Tuesday 21st March

Today unfortunately I felt really ill with what I think is a cold that’s going around everyone at the moment and decided that it would be a more effective use of my energy to work at home instead of getting even more tired dragging all my equipment to Archway. However, I have asked my colleagues what the tutors said generally to the class, particularly about what they would like for Thursday, so I hope I haven’t missed too much. I asked Alice to look at my work yesterday so I have had a tutorial this week.

Firstly I finished off filling in the gap I left in my sketchbook for my pages working on padding and deconstruction, by printing off pictures of a deconstruction I had done and then putting them on top of drawn models. I think that this is a good way of quickly showing the drape on the body, particularly when I photographed it on a mannequin rather than a person, although I am aware that I haven’t really done any live drawing for this project so this is something I would like to do for further developments.

After this, one thing that I had wanted to do for Thursday was to have a toile of a part of a garment as a constructed piece rather than the drapes that I have been doing so far to develop my idea. I think that personally I find cutting a pattern according to an idea and still reacting instinctively and testing out new things, but in a more constructed way is something that suits me so from this point forward I think that I will mostly be experimenting in this way. I have written a list of possible toiles to try in the next few days, although I think it is realistic to only aim for one to be finished for Thursday, and I decided to make a bodice with very long oversized sleeves with arcing asymmetric flared panels and an oversized padded lapel collar twisting around the head. I think that this combines two of the things I have been experimenting with, the padded structure and the draped elements whilst still treating it in a structural way. Another toile I would like to do would be one wholly focusing on padding to experiment with this kind of look, but for now I am focusing on this one as an introduction to how padded elements could look in my garment.

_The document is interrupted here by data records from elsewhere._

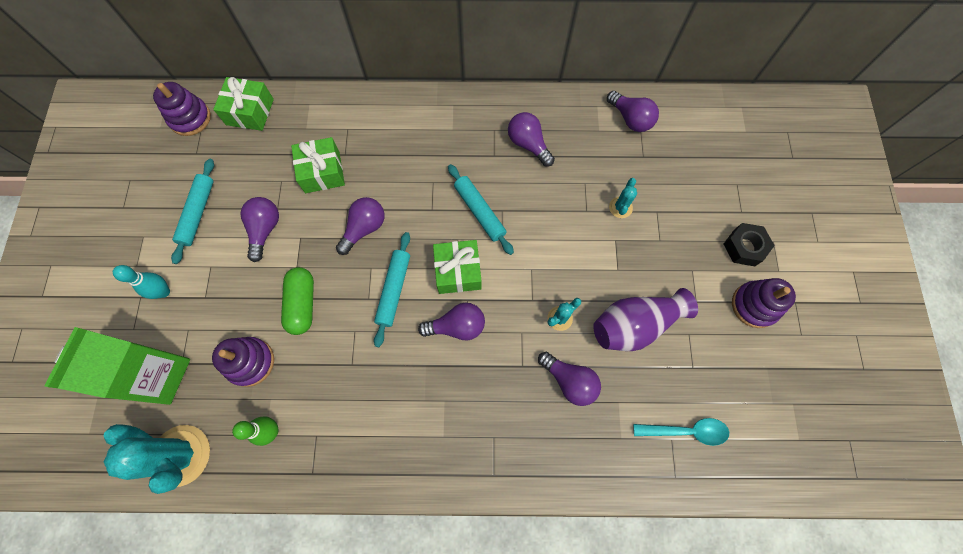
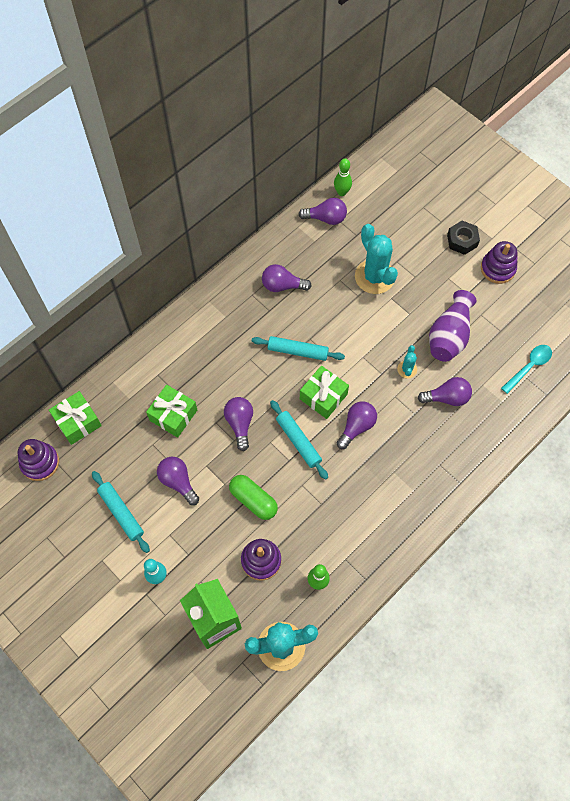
camera: 45 degrees left, 5 degrees down
turquoise cactus [609,178,637,218] -> turquoise cactus [355,224,398,294], size x2.13
none -> green bowling pin [334,158,352,196]

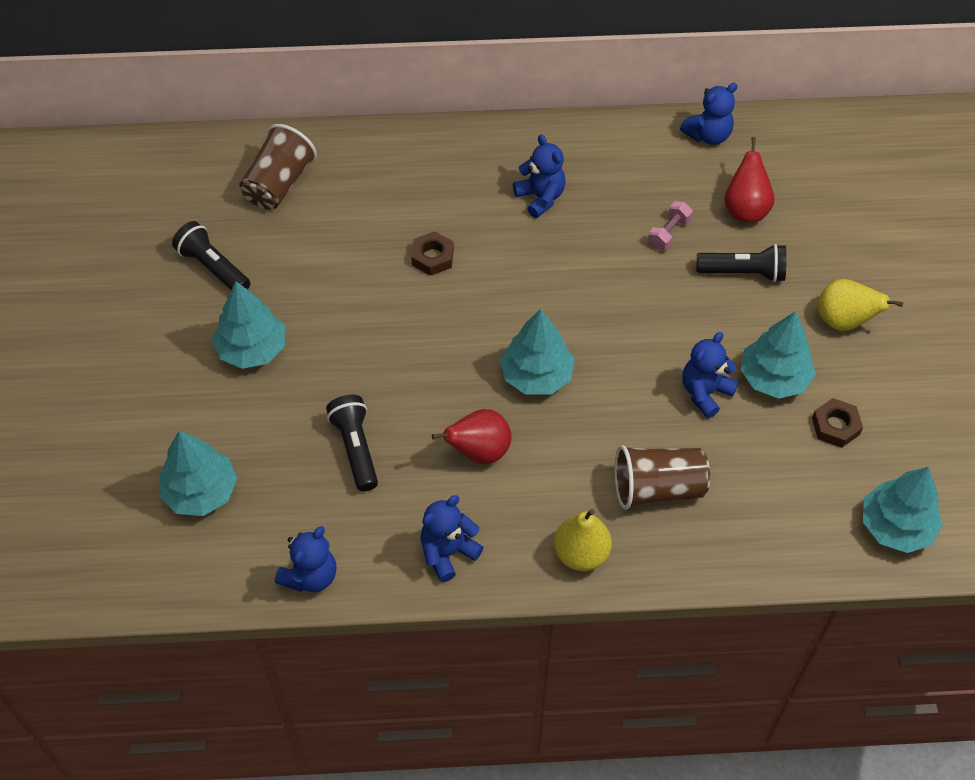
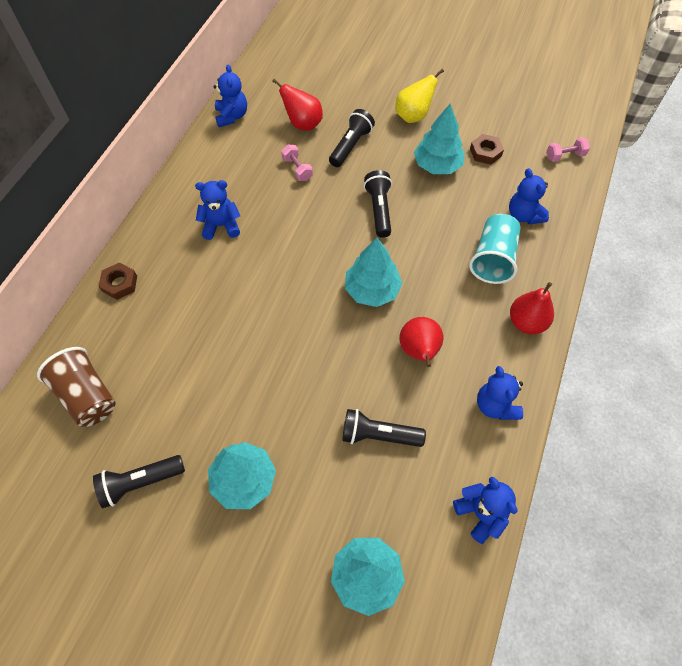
camera: 65 degrees left, 5 degrees up
brown nut [411,231,454,276] -> brown nut moved to [99,263,137,300]
yellow pear [554,509,612,571] -> red pear [510,282,554,334]
brown cup [614,445,710,510] -> turquoise cup [469,214,521,284]
blue teddy bear [682,332,739,418] -> blue teddy bear moved to [509,168,549,224]
turquoise tree [863,467,943,553] -> pink dumbbell [547,137,590,162]
none -> black flashlight [364,170,392,238]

I decided to cut a bodice with kimono sleeves already attached to the main bodice piece, and then to have separate panels to continue the sleeves down past the fingertips. I particularly liked this look on some of the drapes I did where the lining of the sleeve was pulled out past the original sleeve to obscure the natural shape of the arms, and I particularly like oversized shapes for this project in order to convey a sense of power and authority. Once I had done this I cut various flares pieces to sew on top of the sleeves, which at the moment were simple bell sleeves, with I did by drawing on layout paper on top of the sleeves how big I would like them, then slashing and spreading the shapes to add flare before cutting them out of calico. I tried to place the flares in an asymmetric way, with varying lengths to create an uneven tiered effect inspired by the layered shapes I found in one of my drapes. I think it could be interesting to develop this idea forward to have a texture on the underside of the flares that could be peeping through, similar to the effect of the layered padding I found in my deconstruction of the suit.

Additionally, once I had done one sleeve, I found that the contrast of the heavily flared sleeve with the bell sleeve was actually quite effective, and made the structural effect of the flares to be even more prominent, and I think the asymmetric quality gives it more of a fresh effect. I therefore just did one flare on the other sleeve to balance it out slightly, and cut the collar so that it balanced the flare heavy sleeve. I really like the effect of the padding, as it creates structure whilst retaining softness, and is something I would like to develop. I am really pleased that despite not feeling that well I was finally able to start constructing toile experiment pieces and I think that the shapes look really effective. Although I don’t know whether this will be part of my final piece, and it could do with considering how to more fully integrate suit elements and sheer or cut out elements, I think it is a good stage in my development and I think it captures the sense of arrogant, assertive femininity that I want to portray.